Gillen v. Hadley

75 N.J. Eq. 602
CourtSupreme Court of New Jersey
DecidedApril 10, 1909
StatusPublished

This text of 75 N.J. Eq. 602 (Gillen v. Hadley) is published on Counsel Stack Legal Research, covering Supreme Court of New Jersey primary law. Counsel Stack provides free access to over 12 million legal documents including statutes, case law, regulations, and constitutions.

Bluebook
Gillen v. Hadley, 75 N.J. Eq. 602 (N.J. 1909).

Opinion

Per Curiam.

The argument in this case was limited by the court to the question discussed by the vice-chancellor, whether the bill was prematurely filed. The vice-chancellor thought that the question presented by the bill could not be raised and decided during the lifetime of Mrs. Gillen or Miss Simmons, and relied upon our decision in Simmons v. Hadley, 63 N. J. Law (34 Vr.) 227. We think he attributed too far reaching an effect to that decision. What we held was that the trustees took the entire residuary estate as long as they were required to pay the specific annuity of $400 to Miss Simmons and $300 to Mrs. Gillen. The annuity to the latter has ceased because of her majority. The annuity to the former was to continue until the net income from the general trust estate should amount to $1,600 per year. It is said that time has arrived, but the pleadings and proofs fail to establish the fact. The answer of Mr. and Mrs. Hadley admits the fact, as does the answer of the guardians ad litem of the infant defendants, while the answer of Miss Simmons denies all knowledge on the subject. The proof is that it depends upon the method of stating the account with reference to taxes and assessments whether the net income of the trust estate amounts to the prescribed sum. The fact that for a time the trustees treated the income as amounting to $1,600 a year is not sufficient to establish that the net income of the general trust estate, after the payment of debts, encumbrances, taxes and other expenses, actually amounted to that sum, for the trustees may have erred in their method of treating the income. In this state of the pleadings and proofs, we cannot now decide the main ques[606]*606tion that was argued in the briefs. If the income is less than $1,600, the case is governed by our former decision. If more, we should have to determine whether the other trusts are of such a character that we ought not now to pass upon their validity or the validity of the estates in remainder.

TASK GOAL:
Answer these questions about the Gillen v. Hadley opinion, one per line:
1. Which court decided the case, and on what date?
2. What was the amount of the specific annuity to Miss Simmons?
3. Why has the annuity to Mrs. Gillen ceased?
The records have no connection to the Gillen v. Hadley opinion.

(Photos of people with keypoints)

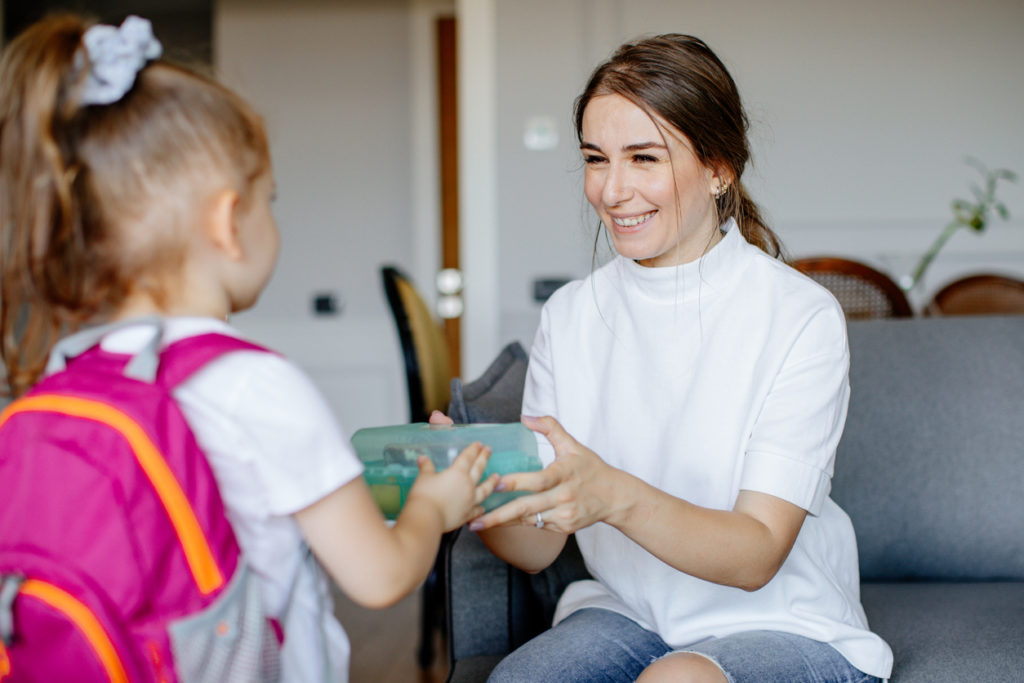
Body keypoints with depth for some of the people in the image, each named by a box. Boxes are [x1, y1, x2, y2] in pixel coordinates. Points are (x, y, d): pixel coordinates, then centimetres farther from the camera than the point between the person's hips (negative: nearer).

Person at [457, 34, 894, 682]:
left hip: (786, 624, -3)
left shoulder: (801, 318, -13)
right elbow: (539, 546, -3)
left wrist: (614, 495, -36)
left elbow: (757, 556, -18)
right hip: (626, 614, 3)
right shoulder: (570, 316, 1)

SOLVED EXERCISE:
1. The Supreme Court of New Jersey, on April 10, 1909.
2. $400.
3. It ceased because of her majority.